[
https://issues.apache.org/jira/browse/AVRO-3772?page=com.atlassian.jira.plugin.system.issuetabpanels:comment-tabpanel&focusedCommentId=17732780#comment-17732780
]
Evan Blackwell edited comment on AVRO-3772 at 6/14/23 10:33 PM:
----------------------------------------------------------------
[~mgrigorov] thanks for getting this together so quickly. It looks like the
test cases I gave did pass, but I was doing some reading on defaults in avro
and am now wondering if I had the default in the right spot. It looks like
there's a difference between a field default and a symbol default according to
this article
[https://medium.com/expedia-group-tech/safety-considerations-when-using-enums-in-avro-schemas-82e18baaa081]
If the reader schema looked like this, I think the symbol default would be
diamonds and the field default would be spades.
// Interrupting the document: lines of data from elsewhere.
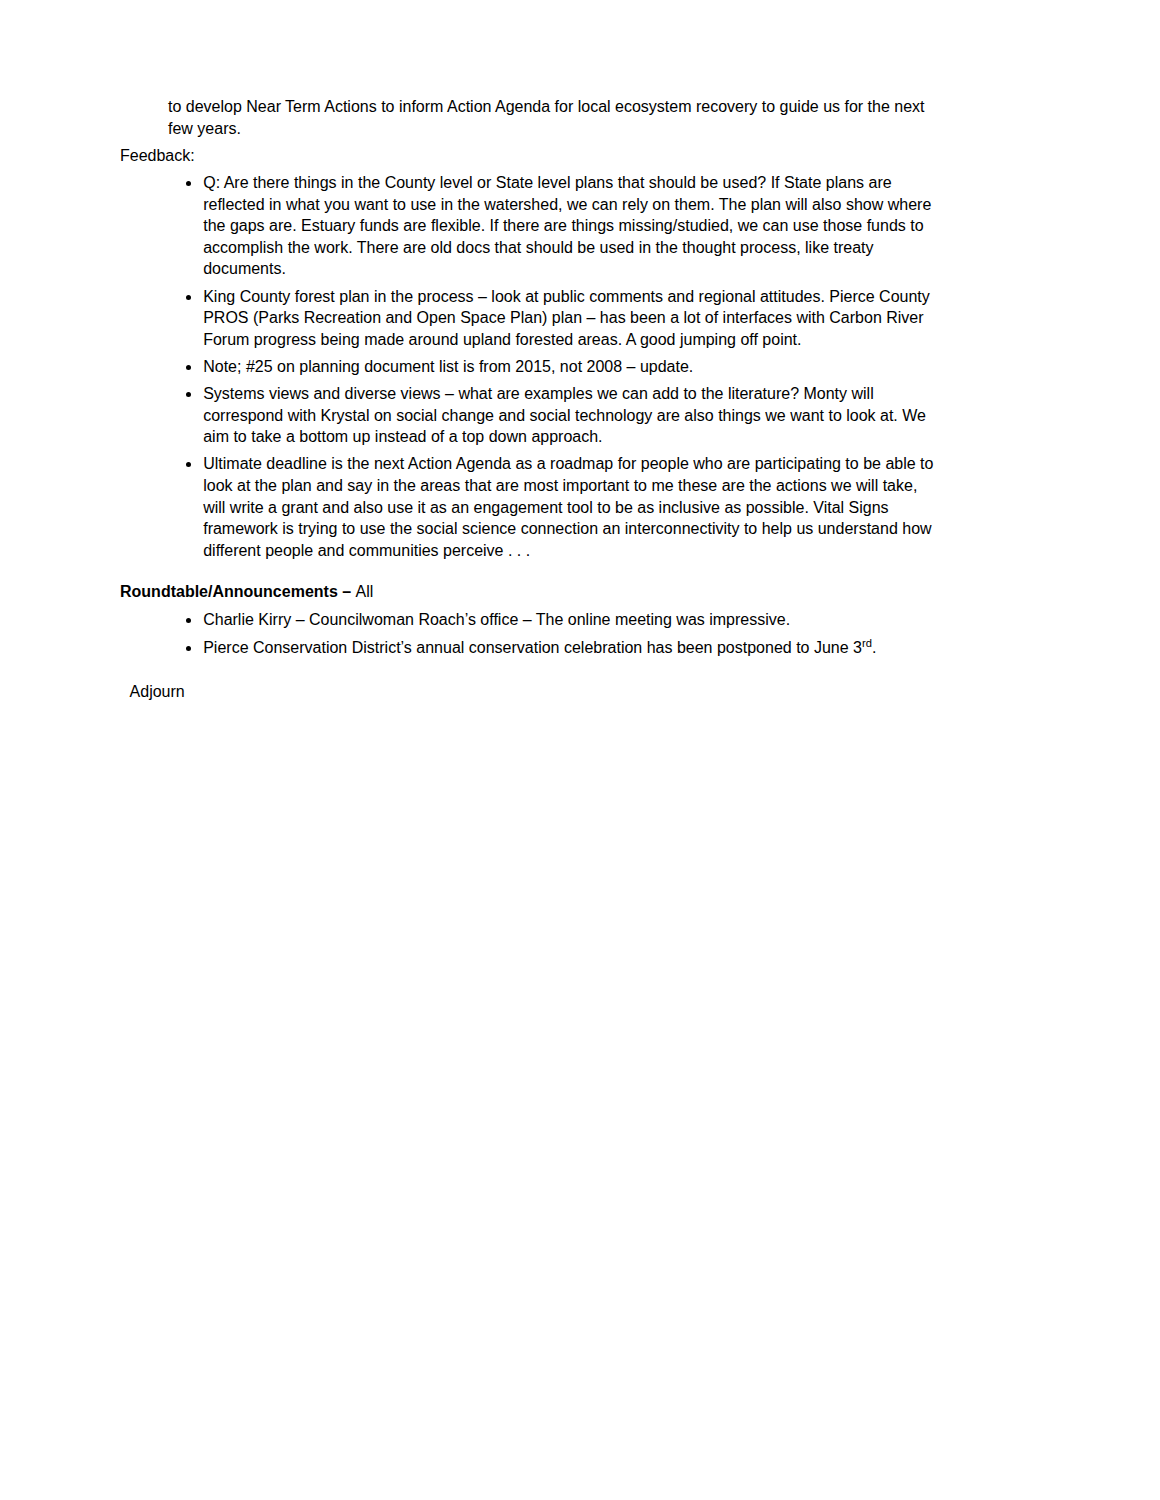to develop Near Term Actions to inform Action Agenda for local ecosystem recovery to guide us for the next few years.
Feedback:
Q: Are there things in the County level or State level plans that should be used? If State plans are reflected in what you want to use in the watershed, we can rely on them. The plan will also show where the gaps are. Estuary funds are flexible. If there are things missing/studied, we can use those funds to accomplish the work. There are old docs that should be used in the thought process, like treaty documents.
King County forest plan in the process – look at public comments and regional attitudes. Pierce County PROS (Parks Recreation and Open Space Plan) plan – has been a lot of interfaces with Carbon River Forum progress being made around upland forested areas. A good jumping off point.
Note; #25 on planning document list is from 2015, not 2008 – update.
Systems views and diverse views – what are examples we can add to the literature? Monty will correspond with Krystal on social change and social technology are also things we want to look at. We aim to take a bottom up instead of a top down approach.
Ultimate deadline is the next Action Agenda as a roadmap for people who are participating to be able to look at the plan and say in the areas that are most important to me these are the actions we will take, will write a grant and also use it as an engagement tool to be as inclusive as possible. Vital Signs framework is trying to use the social science connection an interconnectivity to help us understand how different people and communities perceive . . .
Roundtable/Announcements – All
Charlie Kirry – Councilwoman Roach’s office – The online meeting was impressive.
Pierce Conservation District’s annual conservation celebration has been postponed to June 3rd.
Adjourn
It seems the symbol default is
intended for use with forward compatibility if we read a symbol we don't
recognize (e.g. if we read "ninjas," we would resolve to "diamonds"), and the
field default is for backwards compatibility if we read a message doesn't have
the field at all (e.g. if an old schema doesn't have field c, we default to
"spades").
{code:java}
{
"type": "record",
"name": "test",
"fields": [
{"name": "a", "type": "long", "default": 42},
{"name": "b", "type": "string"},
{
"name": "c",
"type": {
"type": "enum",
"name": "suit",
"symbols": ["diamonds", "spades", "ninja", "hearts"],
"default": "diamonds"
},
"default": "spades"
}
]
} {code}
It seems like I might have asked you to make the field default operate the way
that the symbol default is supposed to be used. Maybe this actually should have
been the test
{code:java}
#[test]
fn avro_3772_enum_default() -> TestResult {
let writer_raw_schema = r#"
{
"type": "record",
"name": "test",
"fields": [
{"name": "a", "type": "long", "default": 42},
{"name": "b", "type": "string"},
{
"name": "c",
"type": {
"type": "enum",
"name": "suit",
"symbols": ["diamonds", "spades", "clubs", "hearts"]
},
"default": "spades"
}
]
}
"#; let reader_raw_schema = r#"
{
"type": "record",
"name": "test",
"fields": [
{"name": "a", "type": "long", "default": 42},
{"name": "b", "type": "string"},
{
"name": "c",
"type": {
"type": "enum",
"name": "suit",
"symbols": ["diamonds", "spades", "ninja", "hearts"],
"default": "spades"
}
}
]
}
"#;
let writer_schema = Schema::parse_str(writer_raw_schema)?;
let reader_schema = Schema::parse_str(reader_raw_schema)?;
let mut writer = Writer::with_codec(&writer_schema, Vec::new(),
Codec::Null);
let mut record = Record::new(writer.schema()).unwrap();
record.put("a", 27i64);
record.put("b", "foo");
record.put("c", "clubs");
writer.append(record).unwrap();
let input = writer.into_inner()?;
let mut reader = Reader::with_schema(&reader_schema, &input[..])?;
assert_eq!(
reader.next().unwrap().unwrap(),
Value::Record(vec![
("a".to_string(), Value::Long(27)),
("b".to_string(), Value::String("foo".to_string())),
("c".to_string(), Value::Enum(1, "spades".to_string())),
])
);
assert!(reader.next().is_none());
Ok(())
} {code}
was (Author: JIRAUSER300776):
[~mgrigorov] thanks for getting this together so quickly. It looks like the
test cases I gave did pass, but I was doing some reading on defaults in avro
and am now wondering if I had the default in the right spot. It looks like
there's a difference between a field default and a symbol default according to
this article
[https://medium.com/expedia-group-tech/safety-considerations-when-using-enums-in-avro-schemas-82e18baaa081]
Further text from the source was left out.